To build a voice-based assistant for doctors
Shubu.ai, a Bengaluru-based artificial intelligence (AI) enterprise, has raised $1 million from a prominent health-tech investor. Shubu.ai is an accurate voice-based assistant developed focused on doctors and medical practitioners. The cloud-based, AI-driven application simplifies the documentation workload for doctors as well as assists in other administrative tasks.
The app was developed by a group of IIT Kharagpur alumni including Founder & CEO, Amar Kumar Dani, Vinay Phadnis, Co-founder and CTO, Anuj Mokashi, COO and Co-Founder.

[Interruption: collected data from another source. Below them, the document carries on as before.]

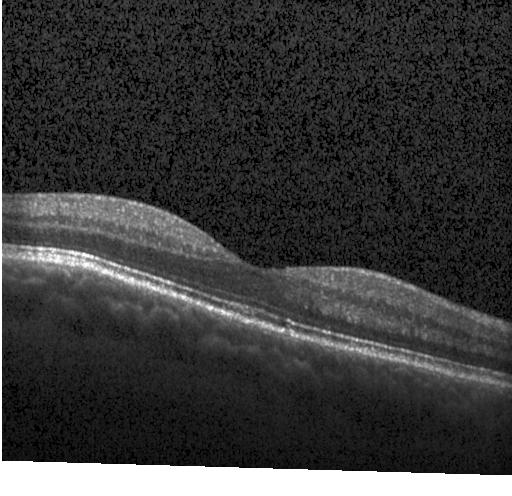

Instrument: Heidelberg Spectralis; optical coherence tomography scan
Diagnosis: no CNV, no DME, and no drusen.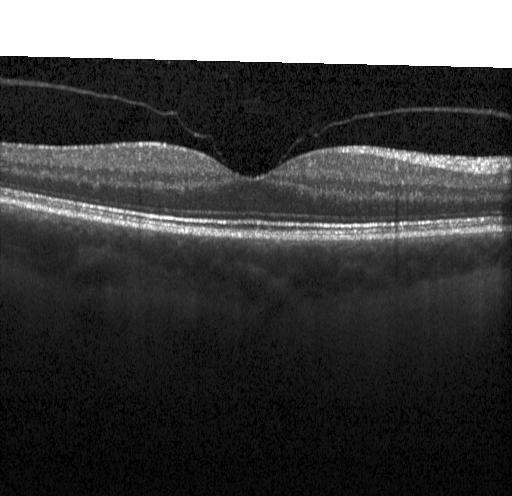

Diagnosis: no evidence of CNV, DME, or drusen.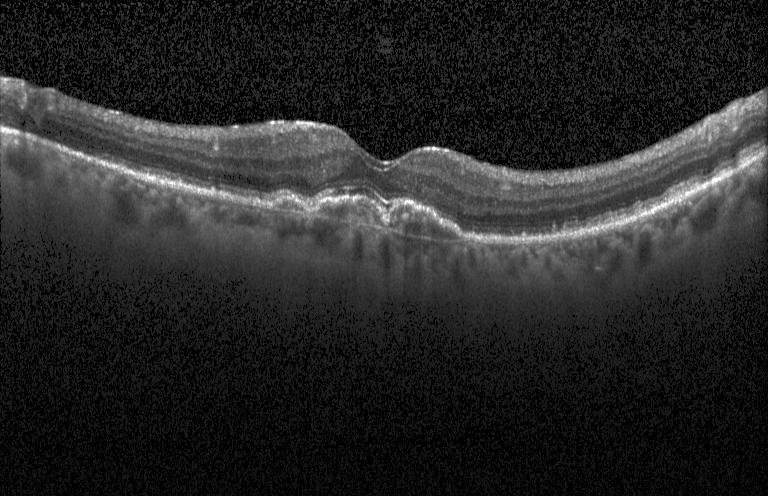 Finding: CNV.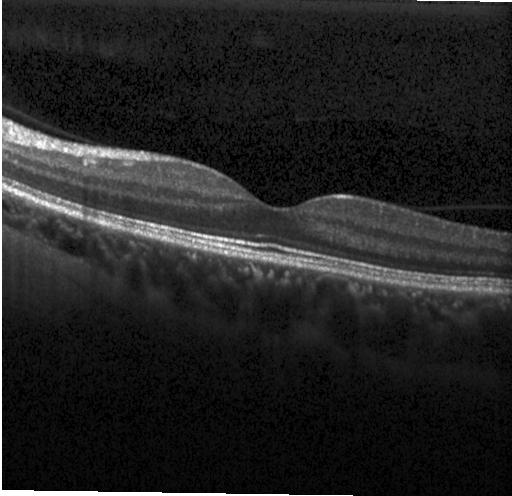
Spectral-domain OCT · Heidelberg Spectralis · OCT line scan · through the macula — Neither choroidal neovascularization, diabetic macular edema, nor drusen.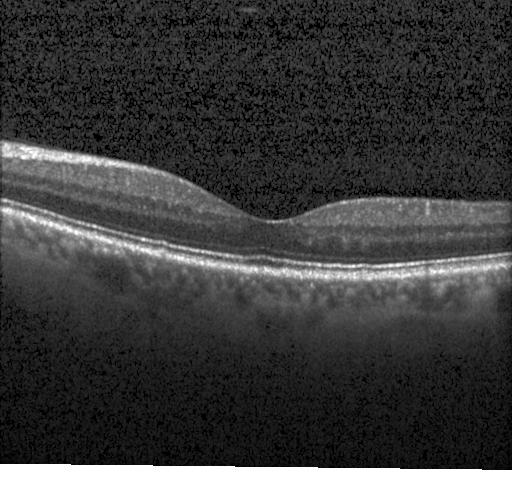 OCT line scan; spectral-domain OCT; instrument: Heidelberg Spectralis; centered on the fovea.
This B-scan demonstrates no evidence of CNV, DME, or drusen.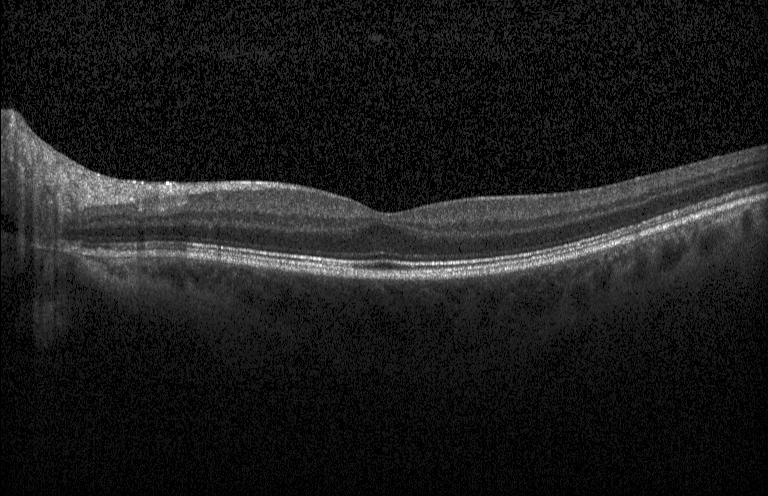
Retinal OCT cross-section · spectral-domain OCT · through the macula · instrument: Heidelberg Spectralis
Assessment: no CNV, no DME, and no drusen.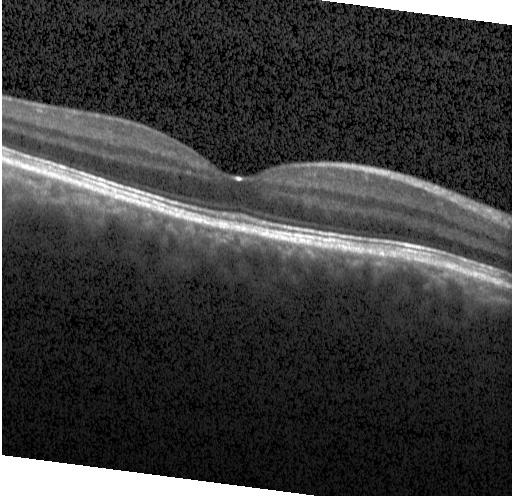 Through the macula · SD-OCT · instrument: Heidelberg Spectralis · OCT line scan
This B-scan demonstrates no choroidal neovascularization, no diabetic macular edema, and no drusen.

“It all started when I was in the US pursuing my master’s degree from Carnegie Mellon University and for paying off my education loan, I used to do some freelancing work. Luckily, I got an interesting Machine Learning and Big Data project from an Australian startup, that’s when the idea of becoming an entrepreneur popped up in my mind. The idea behind this application was to optimise marketing in bigger organisations through data analysis. After that, I worked on various ideas, none of which took off but in hindsight, the failures laid the foundation for building Shubu.ai.”
”I have always worked in start-ups and I felt that start-ups were always a great avenue to explore the creativity within oneself and challenge oneself to go beyond their capability,” Dani quoted when asked about the challenges he faced while bootstrapping Shubu.ai.
“I used to work with various people on a part-time basis. During one of these experiments of mine, I met Vinay and then floated the idea of Shubu with him. Both my colleagues Phadnis and Mokashi are technically very sound and had worked at various startups before meeting me. When I asked them if they could build a prototype for Shubu in a week, they were excited and finished the experiment well on time. Hence Shubu got their co-founders on the journey.”
Dani was later accompanied by his dad Ajay Kumar Dani as a mentor and worked closely with the team.
When asked about real-time transcription and its uses across different industries, Dani was clear – the focus was always on healthcare.
“Before Shubu, I had started working on an AI-driven appointment management application, but over time, working with doctors, I realised that doctors, on one hand, are so educated, and on the other hand they are tech-averse since they are so engaged with solving patients’ problems and don’t have sufficient time to use such complicated applications which haven’t been built keeping the doctors into consideration. So, we decided to make something simple and user-friendly for them. We also observed that they do not like typing due to which a lot of patient data is not captured correctly. Hence, we decided to build a voice-based application that can understand medical terminology and different accents very accurately,” Dani added.
As per studies, usage of technology in healthcare is less matured in India compared to the other industries presents a huge opportunity. However, Shubu.ai is also planning to build voice-first applications in other domains.
Shubu.ai was selected in an HealthTech incubator programme wherein the team got introduced to Dr Prasanna Venkatesh of NU Hospitals, Bengaluru.
“He immediately saw the potential in the product idea for the medical fraternity and gave us the challenge to build it in a month. Even during the COVID times, the team was courageous enough to take up the challenge and in a month we completed the Minimum Viable Product which was performing beyond our expectations,” Dani quoted.
“Then we started approaching other funds to invest in the product. It was then that Dr Prasanna introduced us to other prominent HealthTech investors. Everything happened in a short period and hindsight, I believe it was the perseverance of not giving up despite several failures that led to such rapid traction for Shubu.”
After the funding round of $1 million, the company is planning to expand product and marketing teams across India.
Talking about the plans to launch Shubu.ai across markets, Amar quoted, “COVID has changed the mentality of people and now they realise that technology is not just a support function in healthcare but a transformational force which will enable us to go digital and fundamentally improve the healthcare delivery across the nation. Getting doctors to adopt the solution is the challenge ahead of us but everyone we have met agrees that this is the future.”
The company is now working to get more and more doctors to adopt the solution, get their feedback and achieve product-market fit.